Figure 16 shows the limits of SQL and that NotaQL supports operations which are impossible or difficult to express in SQL. SQL is suitable for well-defined relational schemata, but not for wide-column stores where rows can have arbitrary columns. That’s why we introduced the NotaQL language and we showed that it is very powerful. Not only relational operations are supported but also graph and text algorithms. One should choose a language depending on the given data model. No one would use SQL instead of XQuery on XML documents and as NoSQL stands for “Not only SQL”, there is a need for new query and transformation languages.
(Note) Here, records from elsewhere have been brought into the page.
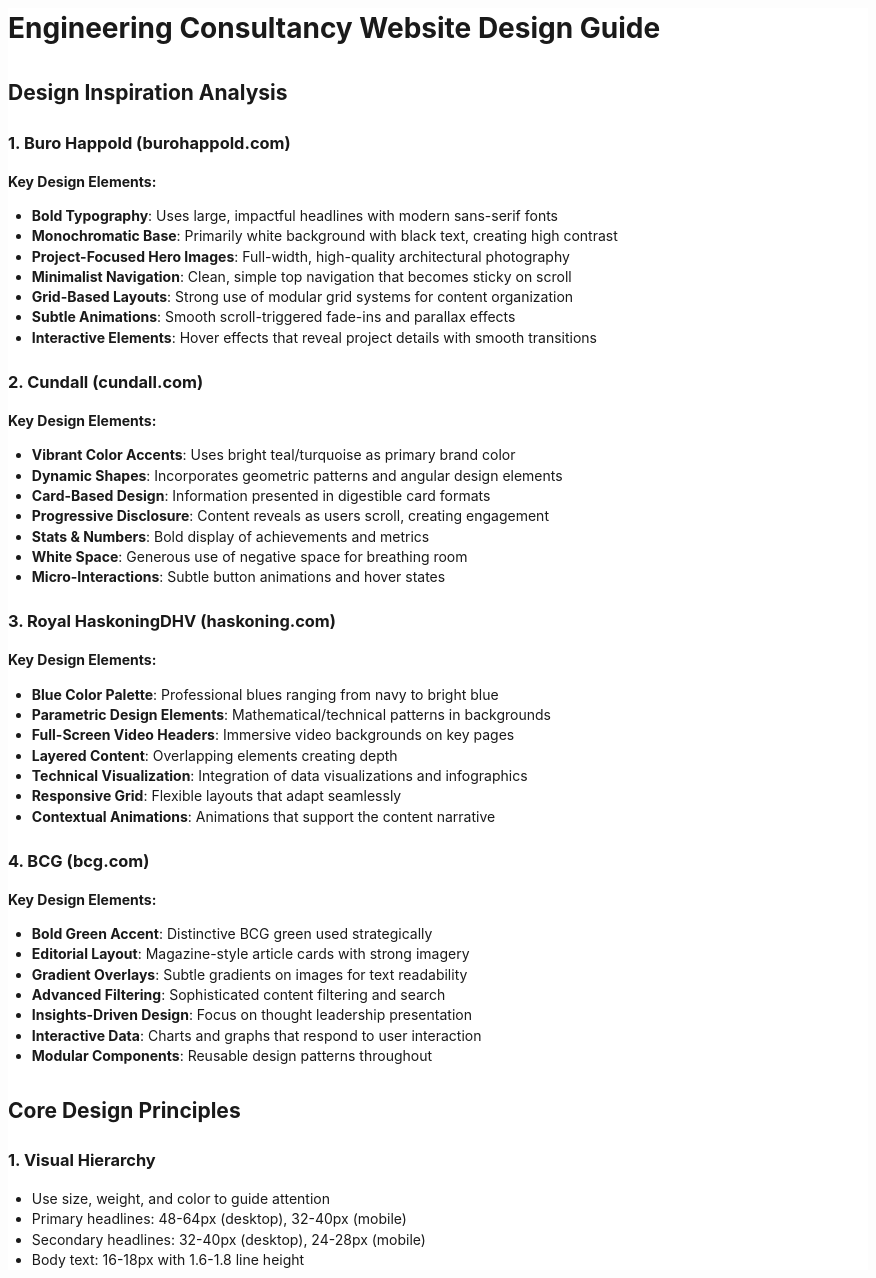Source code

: # Engineering Consultancy Website Design Guide

## Design Inspiration Analysis

### 1. **Buro Happold** (burohappold.com)
**Key Design Elements:**
- **Bold Typography**: Uses large, impactful headlines with modern sans-serif fonts
- **Monochromatic Base**: Primarily white background with black text, creating high contrast
- **Project-Focused Hero Images**: Full-width, high-quality architectural photography
- **Minimalist Navigation**: Clean, simple top navigation that becomes sticky on scroll
- **Grid-Based Layouts**: Strong use of modular grid systems for content organization
- **Subtle Animations**: Smooth scroll-triggered fade-ins and parallax effects
- **Interactive Elements**: Hover effects that reveal project details with smooth transitions

### 2. **Cundall** (cundall.com)
**Key Design Elements:**
- **Vibrant Color Accents**: Uses bright teal/turquoise as primary brand color
- **Dynamic Shapes**: Incorporates geometric patterns and angular design elements
- **Card-Based Design**: Information presented in digestible card formats
- **Progressive Disclosure**: Content reveals as users scroll, creating engagement
- **Stats & Numbers**: Bold display of achievements and metrics
- **White Space**: Generous use of negative space for breathing room
- **Micro-Interactions**: Subtle button animations and hover states

### 3. **Royal HaskoningDHV** (haskoning.com)
**Key Design Elements:**
- **Blue Color Palette**: Professional blues ranging from navy to bright blue
- **Parametric Design Elements**: Mathematical/technical patterns in backgrounds
- **Full-Screen Video Headers**: Immersive video backgrounds on key pages
- **Layered Content**: Overlapping elements creating depth
- **Technical Visualization**: Integration of data visualizations and infographics
- **Responsive Grid**: Flexible layouts that adapt seamlessly
- **Contextual Animations**: Animations that support the content narrative

### 4. **BCG** (bcg.com)
**Key Design Elements:**
- **Bold Green Accent**: Distinctive BCG green used strategically
- **Editorial Layout**: Magazine-style article cards with strong imagery
- **Gradient Overlays**: Subtle gradients on images for text readability
- **Advanced Filtering**: Sophisticated content filtering and search
- **Insights-Driven Design**: Focus on thought leadership presentation
- **Interactive Data**: Charts and graphs that respond to user interaction
- **Modular Components**: Reusable design patterns throughout

## Core Design Principles

### 1. **Visual Hierarchy**
- Use size, weight, and color to guide attention
- Primary headlines: 48-64px (desktop), 32-40px (mobile)
- Secondary headlines: 32-40px (desktop), 24-28px (mobile)
- Body text: 16-18px with 1.6-1.8 line height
As the title of this paper says, NotaQL is not a query language like SQL or XQuery. On the other hand, one can argue, there is no distinction between a query and a transformation language. But NotaQL is specialized for transformations over large tables and not for ad-hoc queries. NotaQL does not have an API. Queries are executed periodically to perform a data transformation on wide-column stores. The output table can be accessed in the application with a primitive GET API and the up-to-dateness of the data is defined by the query-execution interval.

We are currently working on language extensions for NotaQL to support more complex transformations, e.g. Top-k algorithms. For faster transformations, we are implementing an incremental component in our framework. This means, a transformation can reuse the results from a former run and it has only to read the delta. Currently, only standalone transformations are supported. Iterative algorithms need to be executed through a batch script which checks a termination criterion and supervises the iterations. A language extension for iterative transformations is planned.

Although all experiments are based on the NoSQL database system HBase, NotaQL scripts can be defined on other wide-column stores and other NoSQL and relational databases as well. Next, we will apply our findings to Cassandra because the support of secondary indexes in Cassandra enables better optimizations for NotaQL computations. Our vision is for cross-platform transformations. Then, the input and output of a NotaQL transformation can be any data source from a relational or NoSQL database. So, one can transform a CSV log file into an HBase table, load a graph from HypergraphDB into MySQL or integrate data from Cassandra and a key-value store into MongoDB.